> _What to work on_
Restate all entries exactly. Skip the images.

> _Dataset entries_
● ● ● ●

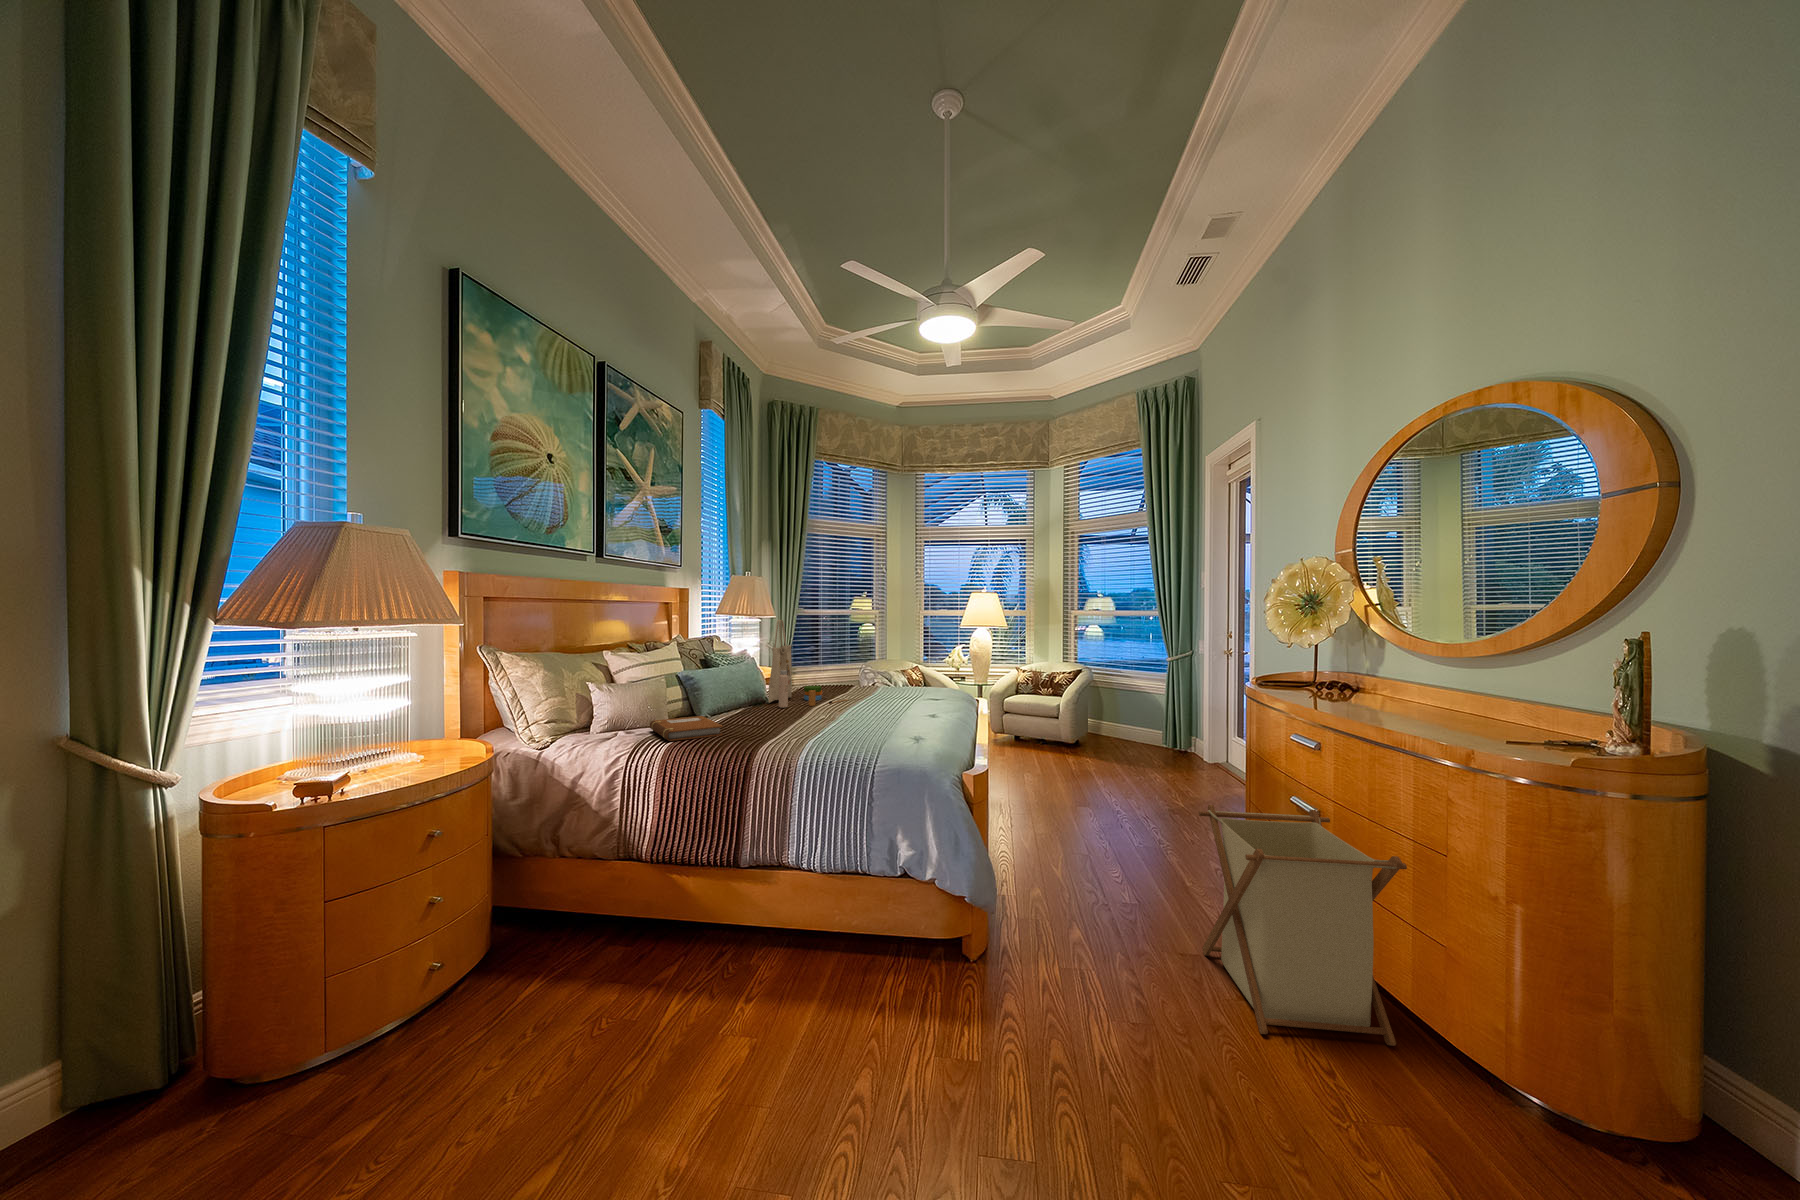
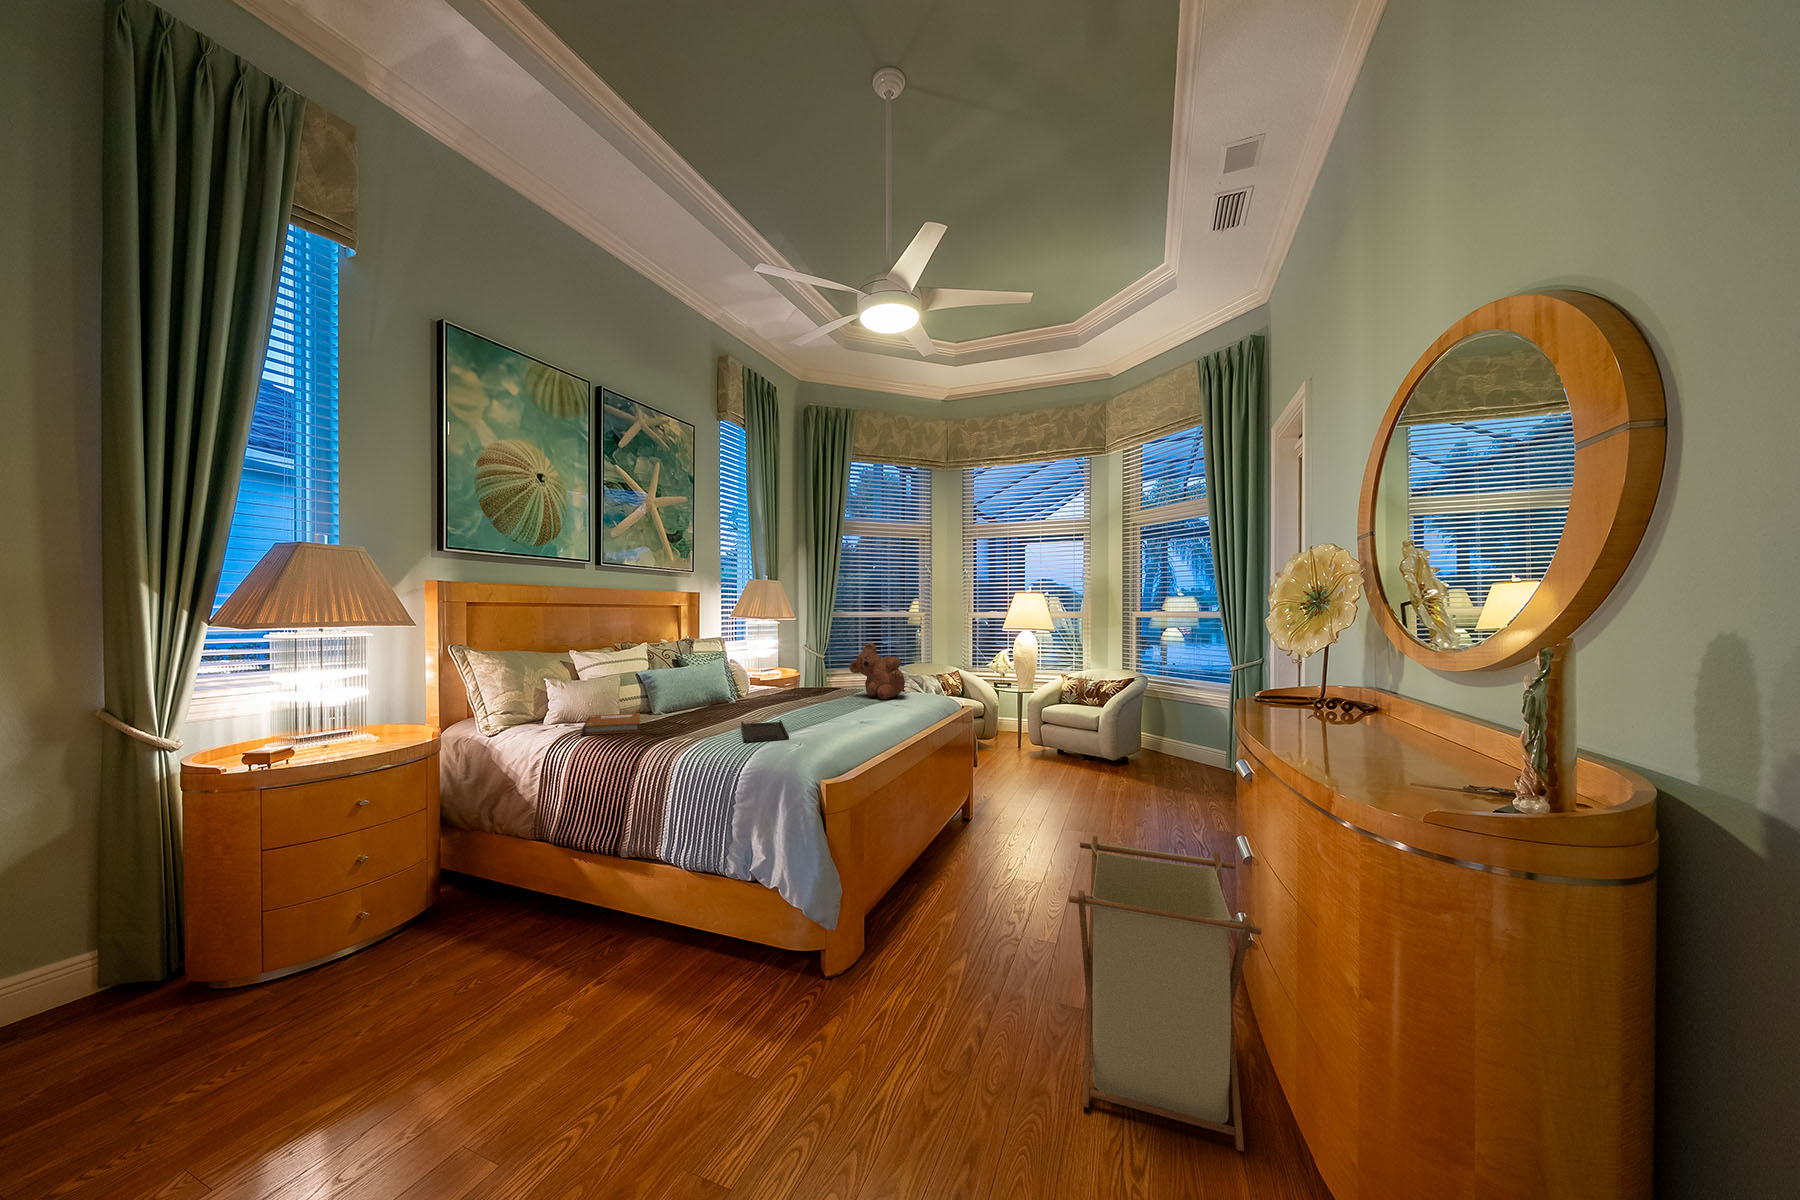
tote bag: present [769,620,847,708] -> none [730,622,807,708]
teddy bear: none [878,639,937,694] -> present [849,643,905,699]
tray: none [822,717,897,740] -> present [741,720,789,742]

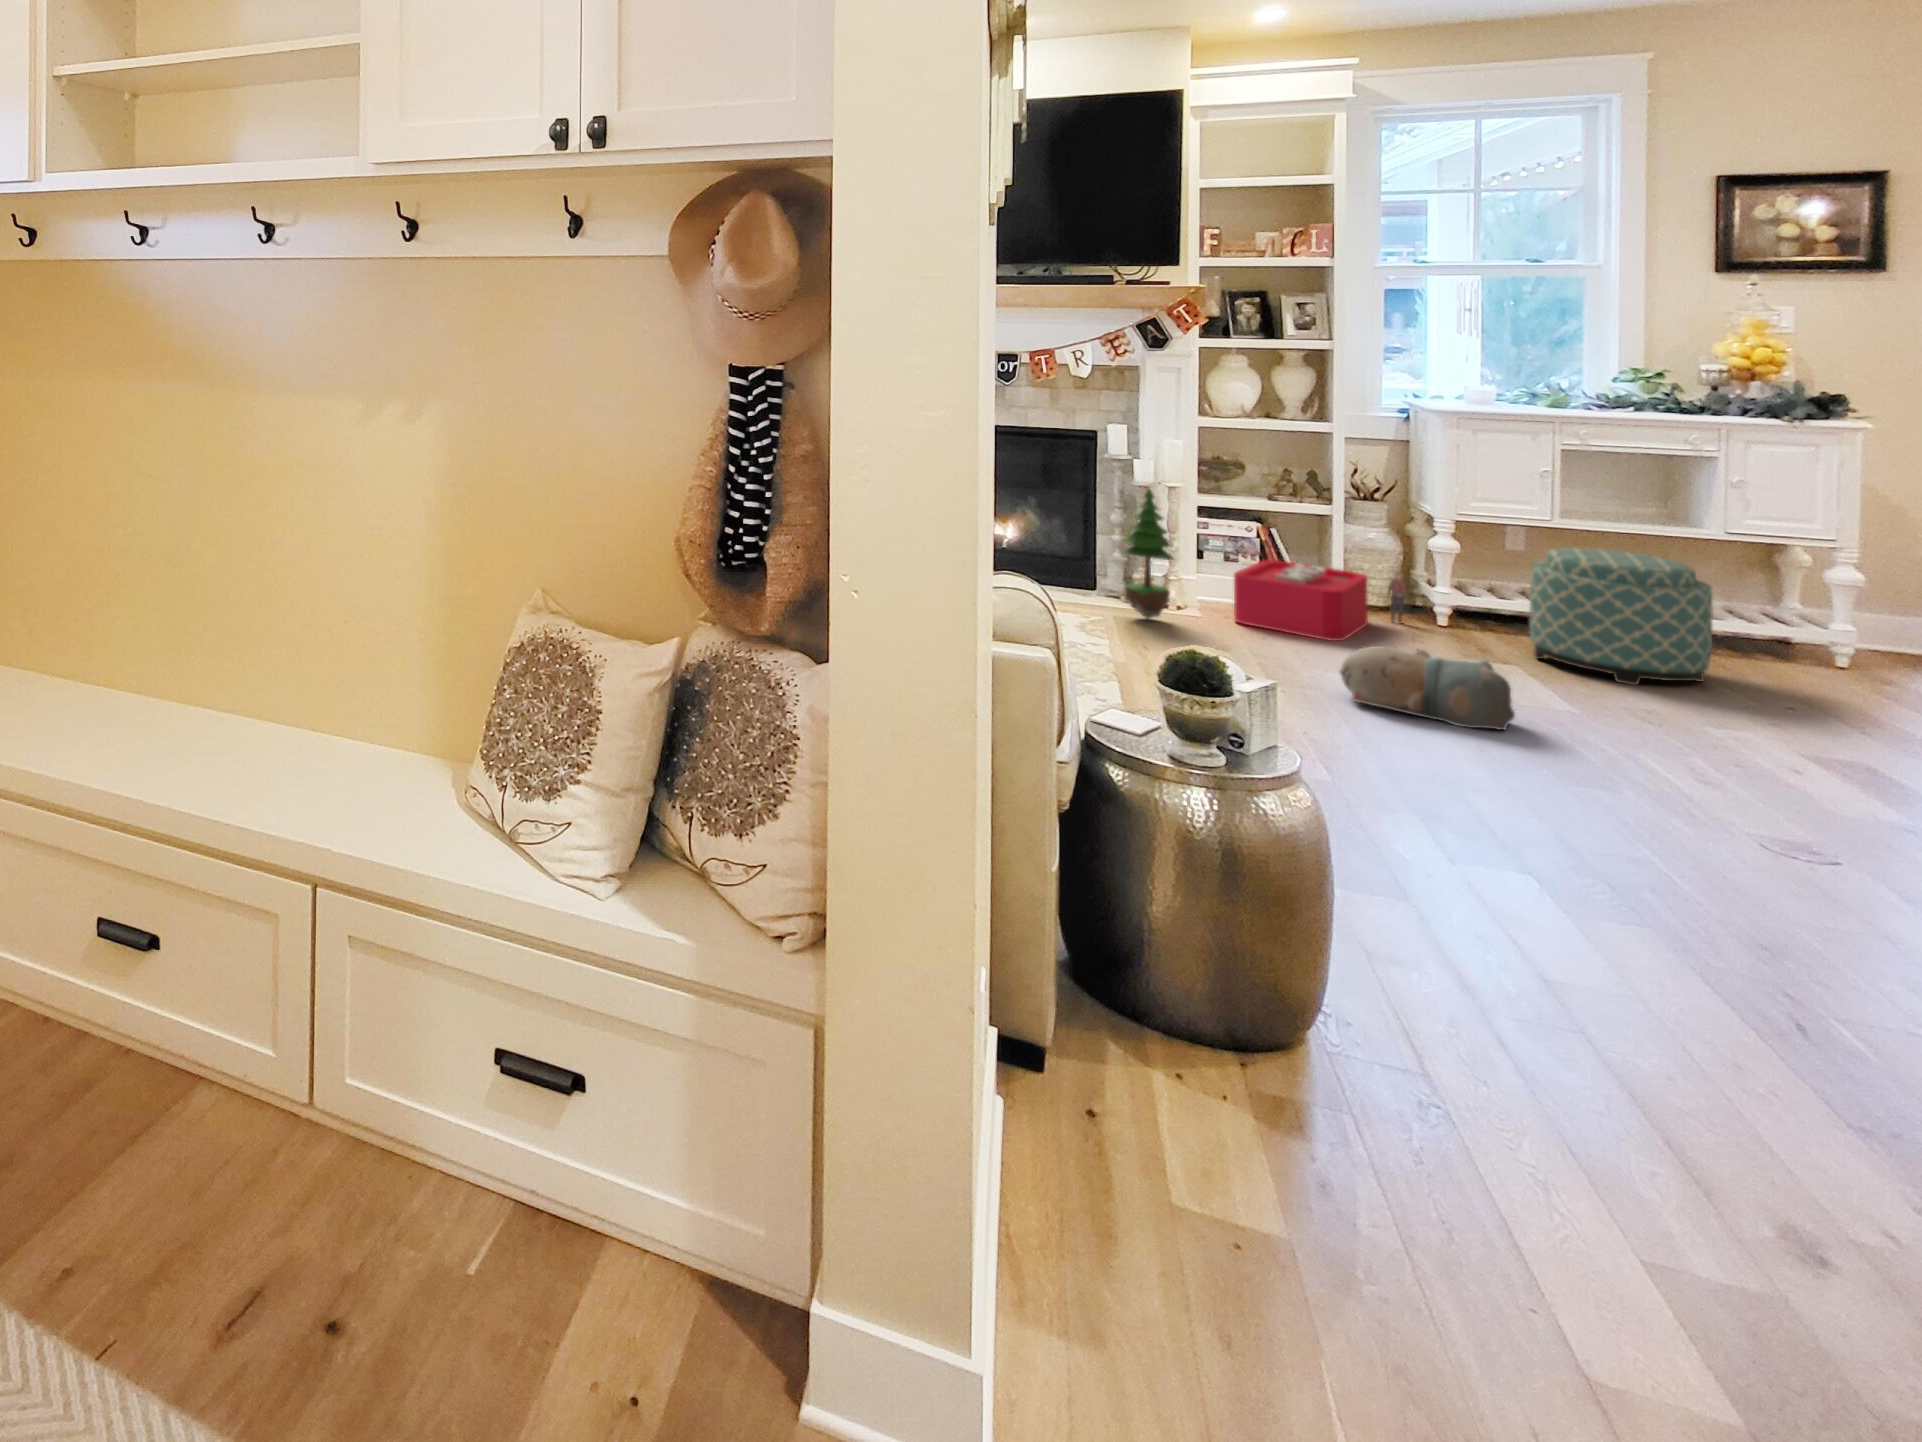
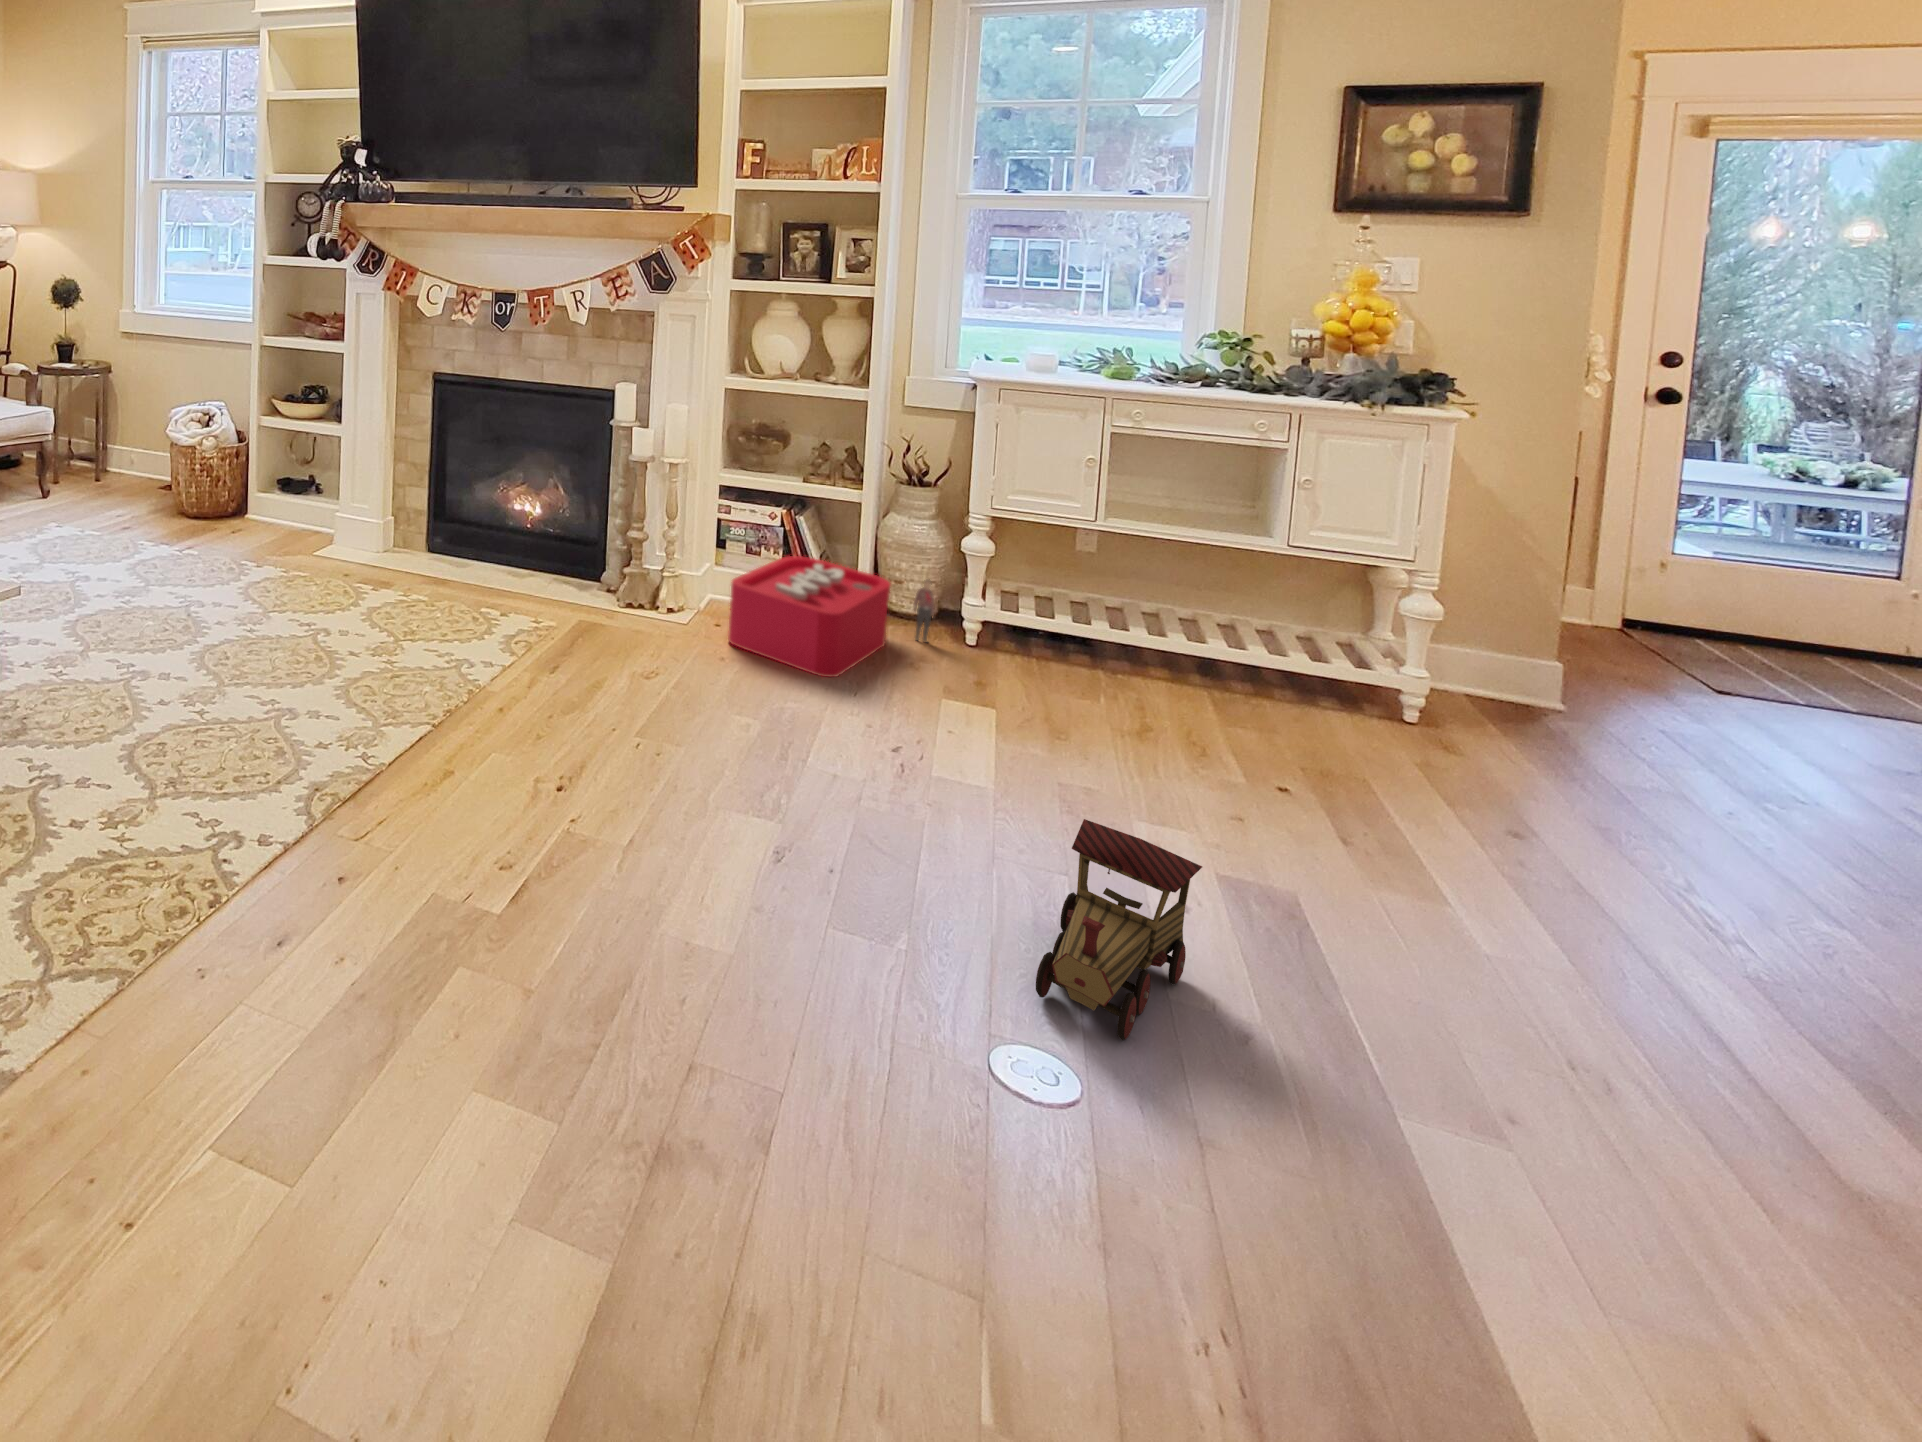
potted tree: present [1122,488,1173,619] -> none [598,468,661,636]
ottoman: present [1530,548,1713,685] -> none [1051,569,1264,767]
plush toy: present [1340,646,1515,730] -> none [763,729,964,884]
toy train: none [1599,676,1703,784] -> present [1036,819,1202,1040]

● ● ● ●

> _Task solution_
tote bag: present [769,620,847,708] -> none [730,622,807,708]
teddy bear: none [878,639,937,694] -> present [849,643,905,699]
tray: none [822,717,897,740] -> present [741,720,789,742]

potted tree: present [1122,488,1173,619] -> none [598,468,661,636]
ottoman: present [1530,548,1713,685] -> none [1051,569,1264,767]
plush toy: present [1340,646,1515,730] -> none [763,729,964,884]
toy train: none [1599,676,1703,784] -> present [1036,819,1202,1040]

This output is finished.